**EXERCISE OBJECTIVE:** Can you retype the text lines from all of the records below, character for character, leaving the pictures out of your answer?

Segment Start: RECORDS FOR THIS EXERCISE

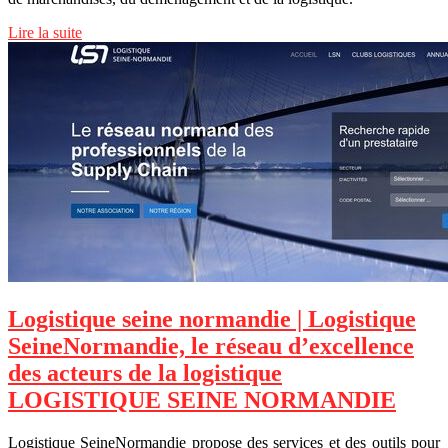
Lire la suite
Logistique seine normandie | Logistique
SeineNormandie, le réseau d’excellence
des acteurs de la logistique
LOGISTIQUE SEINE NORMANDIE
Logistique SeineNormandie propose des services et des outils pour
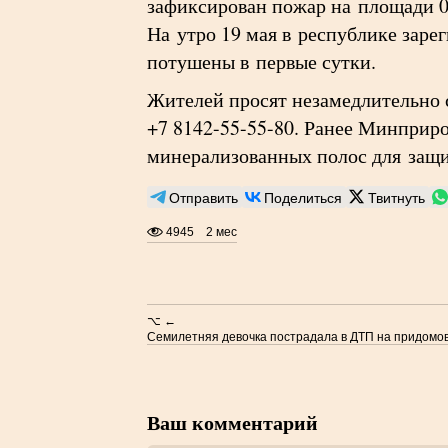
зафиксирован пожар на площади 0,
На утро 19 мая в республике заре
потушены в первые сутки.
Жителей просят незамедлительно 
+7 8142-55-55-80. Ранее Минприро
минерализованных полос для защи
Отправить
Поделиться
Твитнуть
4945
2 мес
⌥ ←
Семилетняя девочка пострадала в ДТП на придомо
Ваш комментарий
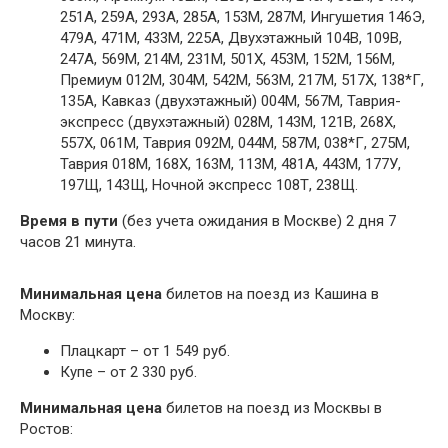
251А, 259А, 293А, 285А, 153М, 287М, Ингушетия 146Э,
479А, 471М, 433М, 225А, Двухэтажный 104В, 109В,
247А, 569М, 214М, 231М, 501Х, 453М, 152М, 156М,
Премиум 012М, 304М, 542М, 563М, 217М, 517Х, 138*Г,
135А, Кавказ (двухэтажный) 004М, 567М, Таврия-
экспресс (двухэтажный) 028М, 143М, 121В, 268Х,
557Х, 061М, Таврия 092М, 044М, 587М, 038*Г, 275М,
Таврия 018М, 168Х, 163М, 113М, 481А, 443М, 177У,
197Щ, 143Щ, Ночной экспресс 108Т, 238Щ.
Время в пути
(без учета ожидания в Москве) 2 дня 7
часов 21 минута.
Минимальная цена
билетов на поезд из Кашина в
Москву:
Плацкарт – от 1 549 руб.
Купе – от 2 330 руб.
Минимальная цена
билетов на поезд из Москвы в
Ростов:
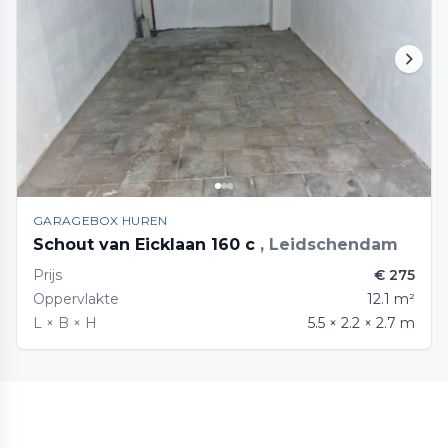
GARAGEBOX HUREN
Schout van Eicklaan 160 c
, Leidschendam
Prijs
€ 275
Oppervlakte
12.1 m²
L × B × H
5.5 × 2.2 × 2.7 m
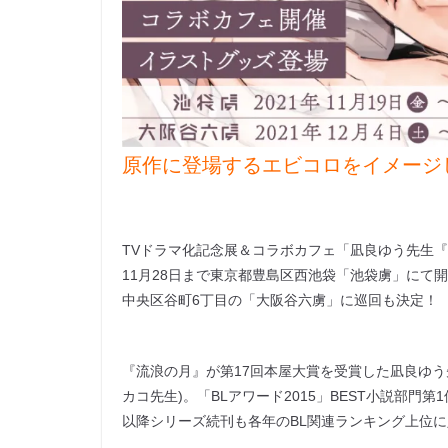
原作に登場するエビコロをイメージ
TVドラマ化記念展＆コラボカフェ「凪良ゆう先生『美しい彼
11月28日まで東京都豊島区西池袋「池袋虜」にて開催
中央区谷町6丁目の「大阪谷六虜」に巡回も決定！
『流浪の月』が第17回本屋大賞を受賞した凪良ゆう
カコ先生)。「BLアワード2015」BEST小説部
以降シリーズ続刊も各年のBL関連ランキング上位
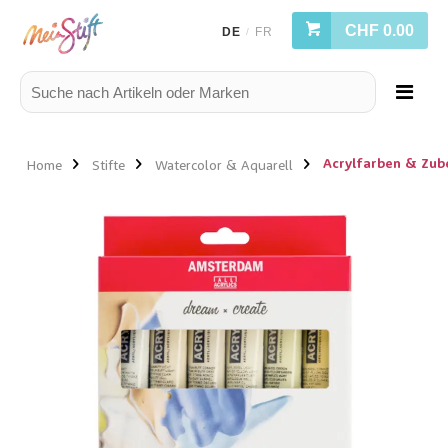
CHF 0.00
DE
FR
/
Acrylfarben & Zub
Home
Stifte
Watercolor & Aquarell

Segment End: RECORDS FOR THIS EXERCISE

**WRITTEN RESPONSE:**
Lire la suite
Logistique seine normandie | Logistique
SeineNormandie, le réseau d’excellence
des acteurs de la logistique
LOGISTIQUE SEINE NORMANDIE
Logistique SeineNormandie propose des services et des outils pour
зафиксирован пожар на площади 0,
На утро 19 мая в республике заре
потушены в первые сутки.
Жителей просят незамедлительно 
+7 8142-55-55-80. Ранее Минприро
минерализованных полос для защи
Отправить
Поделиться
Твитнуть
4945
2 мес
⌥ ←
Семилетняя девочка пострадала в ДТП на придомо
Ваш комментарий
251А, 259А, 293А, 285А, 153М, 287М, Ингушетия 146Э,
479А, 471М, 433М, 225А, Двухэтажный 104В, 109В,
247А, 569М, 214М, 231М, 501Х, 453М, 152М, 156М,
Премиум 012М, 304М, 542М, 563М, 217М, 517Х, 138*Г,
135А, Кавказ (двухэтажный) 004М, 567М, Таврия-
экспресс (двухэтажный) 028М, 143М, 121В, 268Х,
557Х, 061М, Таврия 092М, 044М, 587М, 038*Г, 275М,
Таврия 018М, 168Х, 163М, 113М, 481А, 443М, 177У,
197Щ, 143Щ, Ночной экспресс 108Т, 238Щ.
Время в пути
(без учета ожидания в Москве) 2 дня 7
часов 21 минута.
Минимальная цена
билетов на поезд из Кашина в
Москву:
Плацкарт – от 1 549 руб.
Купе – от 2 330 руб.
Минимальная цена
билетов на поезд из Москвы в
Ростов:
GARAGEBOX HUREN
Schout van Eicklaan 160 c
, Leidschendam
Prijs
€ 275
Oppervlakte
12.1 m²
L × B × H
5.5 × 2.2 × 2.7 m
原作に登場するエビコロをイメージ
TVドラマ化記念展＆コラボカフェ「凪良ゆう先生『美しい彼
11月28日まで東京都豊島区西池袋「池袋虜」にて開催
中央区谷町6丁目の「大阪谷六虜」に巡回も決定！
『流浪の月』が第17回本屋大賞を受賞した凪良ゆう
カコ先生)。「BLアワード2015」BEST小説部
以降シリーズ続刊も各年のBL関連ランキング上位
CHF 0.00
DE
FR
/
Acrylfarben & Zub
Home
Stifte
Watercolor & Aquarell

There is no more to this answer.